■ DATA IN THIS EXERCISE
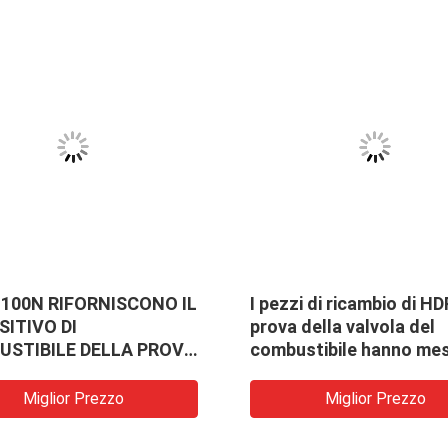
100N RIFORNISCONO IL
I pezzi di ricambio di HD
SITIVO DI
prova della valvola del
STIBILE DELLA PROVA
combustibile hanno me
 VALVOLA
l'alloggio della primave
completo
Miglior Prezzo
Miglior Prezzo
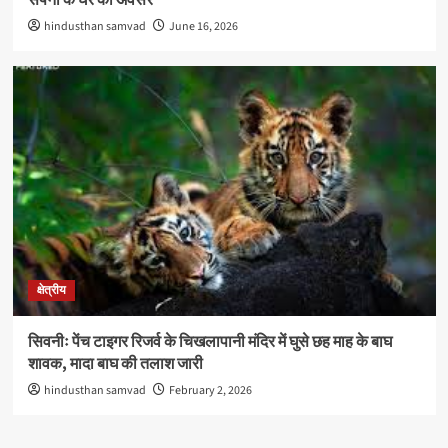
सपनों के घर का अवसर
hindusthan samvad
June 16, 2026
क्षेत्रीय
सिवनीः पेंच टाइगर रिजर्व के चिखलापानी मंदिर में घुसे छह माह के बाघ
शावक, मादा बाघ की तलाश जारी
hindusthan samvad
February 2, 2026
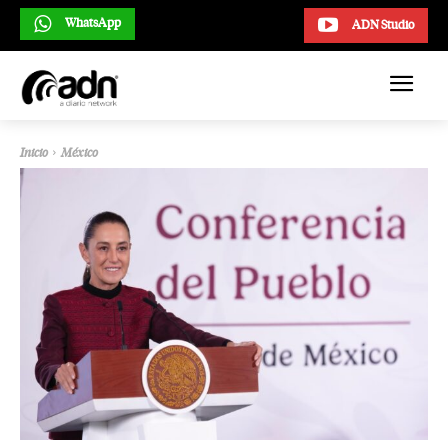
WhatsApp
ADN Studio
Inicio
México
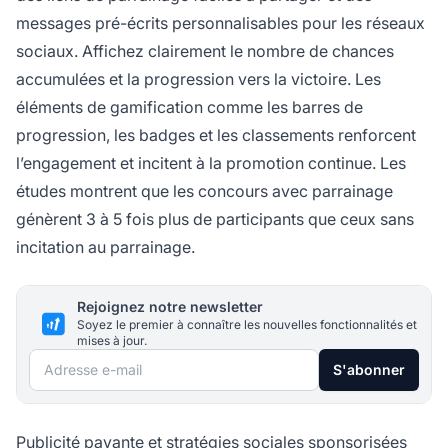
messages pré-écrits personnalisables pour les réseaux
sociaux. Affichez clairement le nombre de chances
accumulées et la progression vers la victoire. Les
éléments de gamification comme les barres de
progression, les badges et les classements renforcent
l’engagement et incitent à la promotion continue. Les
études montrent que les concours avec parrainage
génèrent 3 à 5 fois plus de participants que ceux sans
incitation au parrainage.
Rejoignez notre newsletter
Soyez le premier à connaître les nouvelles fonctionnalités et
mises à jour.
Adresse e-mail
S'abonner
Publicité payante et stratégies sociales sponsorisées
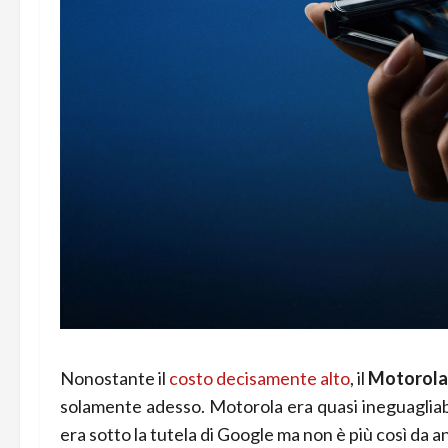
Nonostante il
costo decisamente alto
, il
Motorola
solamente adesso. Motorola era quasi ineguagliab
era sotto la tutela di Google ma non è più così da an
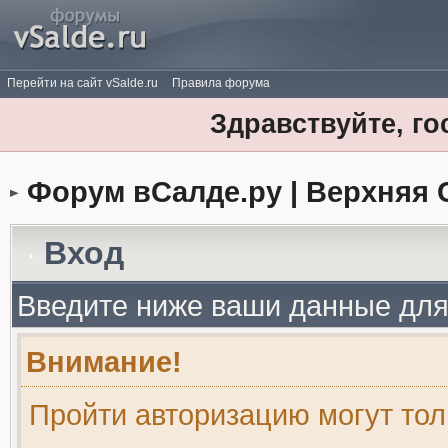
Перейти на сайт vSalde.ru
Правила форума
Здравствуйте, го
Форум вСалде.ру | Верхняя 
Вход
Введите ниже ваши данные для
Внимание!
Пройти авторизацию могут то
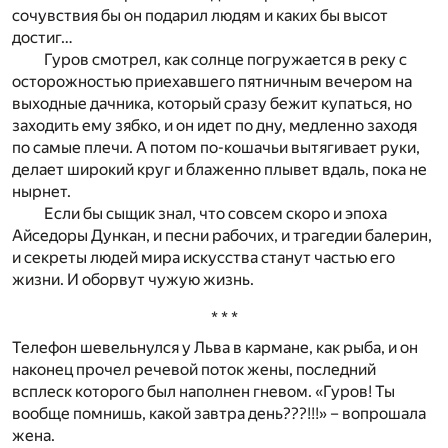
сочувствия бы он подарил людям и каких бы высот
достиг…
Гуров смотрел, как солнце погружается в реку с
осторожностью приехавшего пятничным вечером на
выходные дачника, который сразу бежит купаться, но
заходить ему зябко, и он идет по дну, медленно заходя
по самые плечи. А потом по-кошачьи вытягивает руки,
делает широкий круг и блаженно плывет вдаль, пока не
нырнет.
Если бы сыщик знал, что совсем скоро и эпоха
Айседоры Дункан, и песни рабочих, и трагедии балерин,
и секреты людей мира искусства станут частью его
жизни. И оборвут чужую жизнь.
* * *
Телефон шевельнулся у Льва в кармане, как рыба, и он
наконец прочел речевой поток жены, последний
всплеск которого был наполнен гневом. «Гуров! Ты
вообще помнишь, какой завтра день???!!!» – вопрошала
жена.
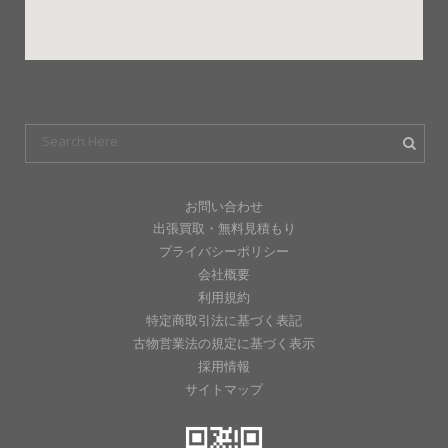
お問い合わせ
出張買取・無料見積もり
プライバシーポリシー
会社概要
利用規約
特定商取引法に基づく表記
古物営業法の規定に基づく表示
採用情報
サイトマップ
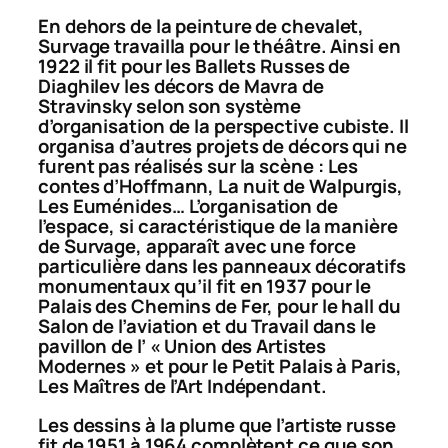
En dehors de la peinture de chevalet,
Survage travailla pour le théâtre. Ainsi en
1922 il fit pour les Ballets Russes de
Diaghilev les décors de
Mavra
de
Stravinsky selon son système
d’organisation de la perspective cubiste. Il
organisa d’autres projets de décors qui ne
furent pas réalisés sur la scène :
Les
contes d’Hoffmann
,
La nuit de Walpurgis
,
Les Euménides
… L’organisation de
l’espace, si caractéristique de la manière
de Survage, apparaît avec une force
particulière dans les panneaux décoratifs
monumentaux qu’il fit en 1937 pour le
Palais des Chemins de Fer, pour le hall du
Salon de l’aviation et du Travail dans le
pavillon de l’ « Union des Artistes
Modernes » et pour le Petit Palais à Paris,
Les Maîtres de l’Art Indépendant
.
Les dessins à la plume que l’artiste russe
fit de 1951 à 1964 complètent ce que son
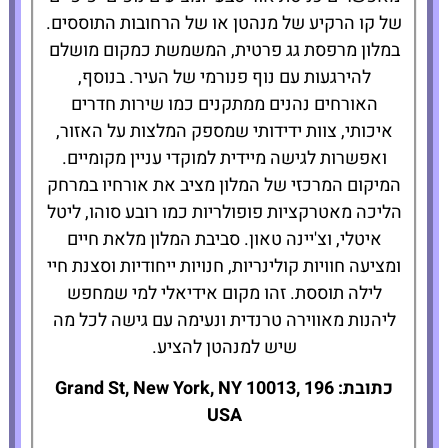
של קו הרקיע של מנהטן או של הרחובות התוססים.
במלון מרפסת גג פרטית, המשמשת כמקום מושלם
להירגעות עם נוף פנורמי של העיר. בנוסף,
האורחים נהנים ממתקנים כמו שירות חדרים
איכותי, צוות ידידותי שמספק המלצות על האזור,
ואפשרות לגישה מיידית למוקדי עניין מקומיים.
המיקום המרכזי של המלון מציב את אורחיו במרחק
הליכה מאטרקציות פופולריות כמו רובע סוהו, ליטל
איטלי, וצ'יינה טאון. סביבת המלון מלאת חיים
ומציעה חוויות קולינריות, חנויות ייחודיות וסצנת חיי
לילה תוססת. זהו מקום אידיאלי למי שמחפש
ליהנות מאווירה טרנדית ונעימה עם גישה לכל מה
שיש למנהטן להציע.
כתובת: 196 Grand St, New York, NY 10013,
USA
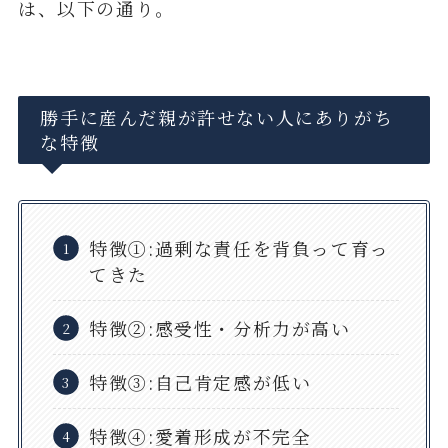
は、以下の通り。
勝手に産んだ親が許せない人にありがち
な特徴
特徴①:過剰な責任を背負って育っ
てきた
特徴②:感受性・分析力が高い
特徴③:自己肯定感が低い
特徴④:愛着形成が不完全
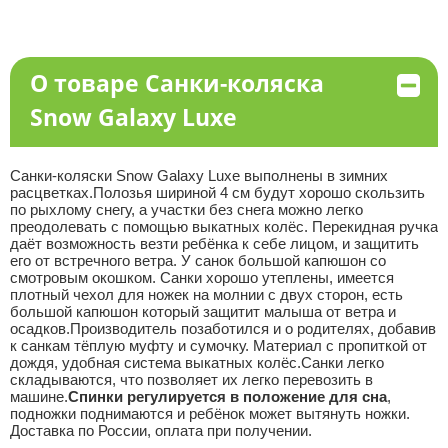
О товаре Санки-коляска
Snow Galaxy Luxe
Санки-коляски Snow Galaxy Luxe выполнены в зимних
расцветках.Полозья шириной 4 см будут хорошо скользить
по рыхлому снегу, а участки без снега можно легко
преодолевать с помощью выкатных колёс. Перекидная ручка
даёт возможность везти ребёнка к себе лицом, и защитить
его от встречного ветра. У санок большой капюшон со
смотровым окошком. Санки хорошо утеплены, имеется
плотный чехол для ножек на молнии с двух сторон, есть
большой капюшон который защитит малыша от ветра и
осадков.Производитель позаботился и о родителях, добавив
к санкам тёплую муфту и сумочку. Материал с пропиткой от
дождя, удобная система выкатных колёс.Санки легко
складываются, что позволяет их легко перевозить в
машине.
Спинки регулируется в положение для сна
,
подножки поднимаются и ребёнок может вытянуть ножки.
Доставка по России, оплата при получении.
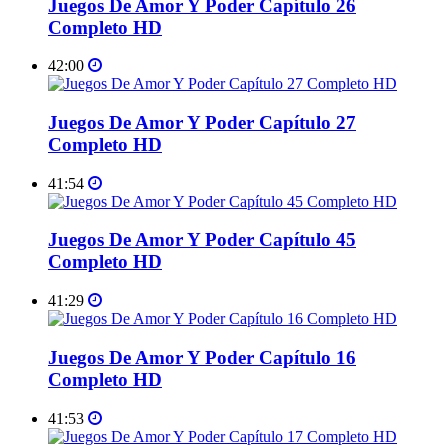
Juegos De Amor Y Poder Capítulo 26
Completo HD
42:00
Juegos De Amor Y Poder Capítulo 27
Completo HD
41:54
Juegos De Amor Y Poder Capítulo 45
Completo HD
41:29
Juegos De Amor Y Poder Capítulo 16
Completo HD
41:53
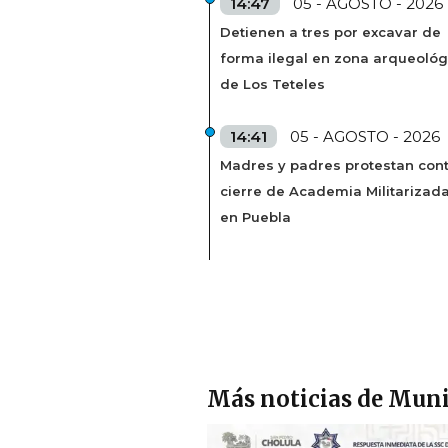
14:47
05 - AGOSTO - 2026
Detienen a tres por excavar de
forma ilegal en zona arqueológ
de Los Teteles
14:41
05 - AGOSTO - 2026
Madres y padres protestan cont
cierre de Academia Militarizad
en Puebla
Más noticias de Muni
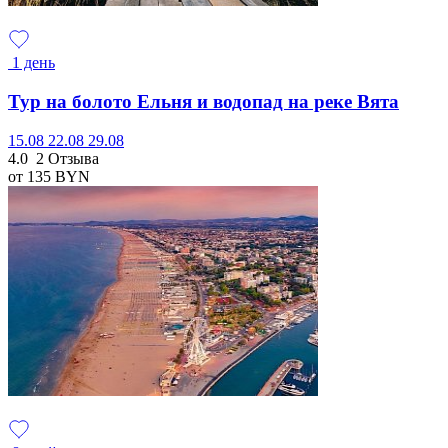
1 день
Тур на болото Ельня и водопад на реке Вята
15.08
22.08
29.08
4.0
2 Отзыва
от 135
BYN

■ JOB ITEM
Transcribe the listing above exactly, leaving every picture out.

■ RESULT FOR THIS TASK
100N RIFORNISCONO IL
I pezzi di ricambio di HD
SITIVO DI
prova della valvola del
STIBILE DELLA PROVA
combustibile hanno me
 VALVOLA
l'alloggio della primave
completo
Miglior Prezzo
Miglior Prezzo
सपनों के घर का अवसर
hindusthan samvad
June 16, 2026
क्षेत्रीय
सिवनीः पेंच टाइगर रिजर्व के चिखलापानी मंदिर में घुसे छह माह के बाघ
शावक, मादा बाघ की तलाश जारी
hindusthan samvad
February 2, 2026
WhatsApp
ADN Studio
Inicio
México
messages pré-écrits personnalisables pour les réseaux
sociaux. Affichez clairement le nombre de chances
accumulées et la progression vers la victoire. Les
éléments de gamification comme les barres de
progression, les badges et les classements renforcent
l’engagement et incitent à la promotion continue. Les
études montrent que les concours avec parrainage
génèrent 3 à 5 fois plus de participants que ceux sans
incitation au parrainage.
Rejoignez notre newsletter
Soyez le premier à connaître les nouvelles fonctionnalités et
mises à jour.
Adresse e-mail
S'abonner
Publicité payante et stratégies sociales sponsorisées
Nonostante il
costo decisamente alto
, il
Motorola
solamente adesso. Motorola era quasi ineguagliab
era sotto la tutela di Google ma non è più così da an
Перейти на сайт vSalde.ru
Правила форума
Здравствуйте, го
Форум вСалде.ру | Верхняя 
Вход
Введите ниже ваши данные для
Внимание!
Пройти авторизацию могут то
сочувствия бы он подарил людям и каких бы высот
достиг…
Гуров смотрел, как солнце погружается в реку с
осторожностью приехавшего пятничным вечером на
выходные дачника, который сразу бежит купаться, но
заходить ему зябко, и он идет по дну, медленно заходя
по самые плечи. А потом по-кошачьи вытягивает руки,
делает широкий круг и блаженно плывет вдаль, пока не
нырнет.
Если бы сыщик знал, что совсем скоро и эпоха
Айседоры Дункан, и песни рабочих, и трагедии балерин,
и секреты людей мира искусства станут частью его
жизни. И оборвут чужую жизнь.
* * *
Телефон шевельнулся у Льва в кармане, как рыба, и он
наконец прочел речевой поток жены, последний
всплеск которого был наполнен гневом. «Гуров! Ты
вообще помнишь, какой завтра день???!!!» – вопрошала
жена.
お問い合わせ
出張買取・無料見積もり
プライバシーポリシー
会社概要
利用規約
特定商取引法に基づく表記
古物営業法の規定に基づく表示
採用情報
サイトマップ
En dehors de la peinture de chevalet,
Survage travailla pour le théâtre. Ainsi en
1922 il fit pour les Ballets Russes de
Diaghilev les décors de
Mavra
de
Stravinsky selon son système
d’organisation de la perspective cubiste. Il
organisa d’autres projets de décors qui ne
furent pas réalisés sur la scène :
Les
contes d’Hoffmann
,
La nuit de Walpurgis
,
Les Euménides
… L’organisation de
l’espace, si caractéristique de la manière
de Survage, apparaît avec une force
particulière dans les panneaux décoratifs
monumentaux qu’il fit en 1937 pour le
Palais des Chemins de Fer, pour le hall du
Salon de l’aviation et du Travail dans le
pavillon de l’ « Union des Artistes
Modernes » et pour le Petit Palais à Paris,
Les Maîtres de l’Art Indépendant
.
Les dessins à la plume que l’artiste russe
fit de 1951 à 1964 complètent ce que son
של קו הרקיע של מנהטן או של הרחובות התוססים.
במלון מרפסת גג פרטית, המשמשת כמקום מושלם
להירגעות עם נוף פנורמי של העיר. בנוסף,
האורחים נהנים ממתקנים כמו שירות חדרים
איכותי, צוות ידידותי שמספק המלצות על האזור,
ואפשרות לגישה מיידית למוקדי עניין מקומיים.
המיקום המרכזי של המלון מציב את אורחיו במרחק
הליכה מאטרקציות פופולריות כמו רובע סוהו, ליטל
איטלי, וצ'יינה טאון. סביבת המלון מלאת חיים
ומציעה חוויות קולינריות, חנויות ייחודיות וסצנת חיי
לילה תוססת. זהו מקום אידיאלי למי שמחפש
ליהנות מאווירה טרנדית ונעימה עם גישה לכל מה
שיש למנהטן להציע.
כתובת: 196 Grand St, New York, NY 10013,
USA
は、以下の通り。
勝手に産んだ親が許せない人にありがち
な特徴
特徴①:過剰な責任を背負って育っ
てきた
特徴②:感受性・分析力が高い
特徴③:自己肯定感が低い
特徴④:愛着形成が不完全
О товаре Санки-коляска
Snow Galaxy Luxe
Санки-коляски Snow Galaxy Luxe выполнены в зимних
расцветках.Полозья шириной 4 см будут хорошо скользить
по рыхлому снегу, а участки без снега можно легко
преодолевать с помощью выкатных колёс. Перекидная ручка
даёт возможность везти ребёнка к себе лицом, и защитить
его от встречного ветра. У санок большой капюшон со
смотровым окошком. Санки хорошо утеплены, имеется
плотный чехол для ножек на молнии с двух сторон, есть
большой капюшон который защитит малыша от ветра и
осадков.Производитель позаботился и о родителях, добавив
к санкам тёплую муфту и сумочку. Материал с пропиткой от
дождя, удобная система выкатных колёс.Санки легко
складываются, что позволяет их легко перевозить в
машине.
Спинки регулируется в положение для сна
,
подножки поднимаются и ребёнок может вытянуть ножки.
Доставка по России, оплата при получении.
Juegos De Amor Y Poder Capítulo 26
Completo HD
42:00
Juegos De Amor Y Poder Capítulo 27
Completo HD
41:54
Juegos De Amor Y Poder Capítulo 45
Completo HD
41:29
Juegos De Amor Y Poder Capítulo 16
Completo HD
41:53
14:47
05 - AGOSTO - 2026
Detienen a tres por excavar de
forma ilegal en zona arqueológ
de Los Teteles
14:41
05 - AGOSTO - 2026
Madres y padres protestan cont
cierre de Academia Militarizad
en Puebla
Más noticias de Muni
1 день
Тур на болото Ельня и водопад на реке Вята
15.08
22.08
29.08
4.0
2 Отзыва
от 135
BYN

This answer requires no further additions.